Job item: Please transcribe the entries below exactly and leave out every picture.
== == ==
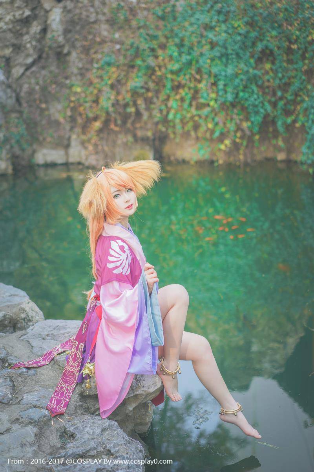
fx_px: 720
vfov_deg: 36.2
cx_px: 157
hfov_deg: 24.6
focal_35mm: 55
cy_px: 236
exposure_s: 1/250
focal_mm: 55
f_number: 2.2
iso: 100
== == ==
Reply:
fx_px: 720
vfov_deg: 36.2
cx_px: 157
hfov_deg: 24.6
focal_35mm: 55
cy_px: 236
exposure_s: 1/250
focal_mm: 55
f_number: 2.2
iso: 100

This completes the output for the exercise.